» **Extract**:
You could fully describe you process but I have a suspicion that it is oxidation. What did you use to rack your beer from your primary? Did you allow the beer to splash a lot as you were transferring?
 
A quick google search:

Metallic Flavors in Beer

Metallic flavors in your beers are perceived as the taste of a rusty nail, or coin-like, tinny and blood-like. One source of these off-flavors is from aluminum pots or other un-plated steel surfaces. High iron concentrations in the brewing water can account for some of these flavors as well.

When stainless steel is cleaned without passivating the surface (oxidizing to produce a layer of protective oxide on the surface) the unprotected steel can also cause off flavors.

Check the quality of your bottle caps, filter your water if necessary or use bottled water if you must, and keep all of your grain stored under proper conditions to prevent or reduce the coin-like off-flavors in your beer.
 
You could fully describe you process but I have a suspicion that it is oxidation. What did you use to rack your beer from your primary? Did you allow the beer to splash a lot as you were transferring?

Oxidized tastes like wet cardboard or stale bread, not metallic.
 
I use spring water from the grocery store for each beer I make. My pot is a 7.5 gallon stainless steel turkey fryer pot. Some one said that it may not be plated? I'm not sure, but my last 5 beers have all had a similar after taste
 
I had this with a number of my early extract batches. All were also brewed in a stainless pot with store-bought spring water, so that wasn't the issue. These were fermented in glass and put into secondary, then bottled. Only no-rinse sanitizers were used. I don't know that the causes listed in "metallic" quite fit, but to me it tasted metallic. So perhaps we're talking about the same thing.

Possible things:

1) Stale/old extract. (Is this the "extract twang" everyone talks about?)
2) Oxidation. (I could see the "sherry" description being similar here)
3) High pitching/ferment temps, underpitching yeast (I think some of the higher fusels might give this flavor and/or yeast reproduction byproducts)

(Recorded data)

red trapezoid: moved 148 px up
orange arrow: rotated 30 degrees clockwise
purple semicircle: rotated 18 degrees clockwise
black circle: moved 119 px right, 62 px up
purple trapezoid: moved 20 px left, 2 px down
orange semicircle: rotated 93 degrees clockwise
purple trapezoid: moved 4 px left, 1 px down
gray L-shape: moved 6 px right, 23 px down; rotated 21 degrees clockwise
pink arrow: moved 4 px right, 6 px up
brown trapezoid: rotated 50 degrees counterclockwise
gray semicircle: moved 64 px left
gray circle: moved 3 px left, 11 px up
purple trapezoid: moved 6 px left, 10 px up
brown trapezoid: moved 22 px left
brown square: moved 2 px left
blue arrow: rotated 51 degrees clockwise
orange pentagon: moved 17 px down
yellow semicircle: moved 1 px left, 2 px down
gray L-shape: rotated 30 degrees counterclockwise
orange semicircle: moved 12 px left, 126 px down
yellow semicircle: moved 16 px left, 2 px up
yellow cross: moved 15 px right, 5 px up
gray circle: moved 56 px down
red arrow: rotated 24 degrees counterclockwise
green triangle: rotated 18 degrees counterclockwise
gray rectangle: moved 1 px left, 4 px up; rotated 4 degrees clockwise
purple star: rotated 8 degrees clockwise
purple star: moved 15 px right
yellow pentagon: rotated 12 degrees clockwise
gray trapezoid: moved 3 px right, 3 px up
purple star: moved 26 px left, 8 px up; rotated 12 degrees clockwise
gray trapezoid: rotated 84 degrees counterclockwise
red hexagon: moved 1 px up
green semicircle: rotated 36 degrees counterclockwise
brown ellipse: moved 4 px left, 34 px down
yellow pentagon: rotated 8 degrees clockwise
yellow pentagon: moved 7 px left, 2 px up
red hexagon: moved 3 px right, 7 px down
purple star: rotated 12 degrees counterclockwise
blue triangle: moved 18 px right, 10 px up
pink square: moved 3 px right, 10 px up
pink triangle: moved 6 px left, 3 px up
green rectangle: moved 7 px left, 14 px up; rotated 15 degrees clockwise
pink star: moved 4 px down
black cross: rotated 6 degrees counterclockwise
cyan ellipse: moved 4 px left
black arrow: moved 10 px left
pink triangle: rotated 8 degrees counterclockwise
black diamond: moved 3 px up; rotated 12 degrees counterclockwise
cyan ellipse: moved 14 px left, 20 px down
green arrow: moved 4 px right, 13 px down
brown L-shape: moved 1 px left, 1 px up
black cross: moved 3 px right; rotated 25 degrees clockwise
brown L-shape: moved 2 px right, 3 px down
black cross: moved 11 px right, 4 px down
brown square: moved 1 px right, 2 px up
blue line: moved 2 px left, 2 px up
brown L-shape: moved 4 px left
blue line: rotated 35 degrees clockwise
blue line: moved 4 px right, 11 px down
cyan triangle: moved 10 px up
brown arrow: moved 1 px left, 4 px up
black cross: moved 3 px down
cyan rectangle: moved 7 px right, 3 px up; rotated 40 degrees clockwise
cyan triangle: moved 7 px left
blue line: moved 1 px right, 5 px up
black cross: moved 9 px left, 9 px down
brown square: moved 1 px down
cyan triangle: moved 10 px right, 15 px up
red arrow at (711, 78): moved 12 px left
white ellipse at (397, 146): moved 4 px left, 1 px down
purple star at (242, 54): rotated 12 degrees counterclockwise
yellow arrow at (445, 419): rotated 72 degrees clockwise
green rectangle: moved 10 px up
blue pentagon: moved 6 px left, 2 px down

» **Exercises**:
• a. Transcribe a passage from the homebrewing discussion, starting at the words "A quick google" and ending after "flavors as well.".
• b. In the homebrewing discussion, what does oxidized beer taste like?
These lines have no connection to the homebrewing discussion.

» **Answers for the exercise**:
• a.
A quick google search:

Metallic Flavors in Beer

Metallic flavors in your beers are perceived as the taste of a rusty nail, or coin-like, tinny and blood-like. One source of these off-flavors is from aluminum pots or other un-plated steel surfaces. High iron concentrations in the brewing water can account for some of these flavors as well.

• b. Wet cardboard or stale bread.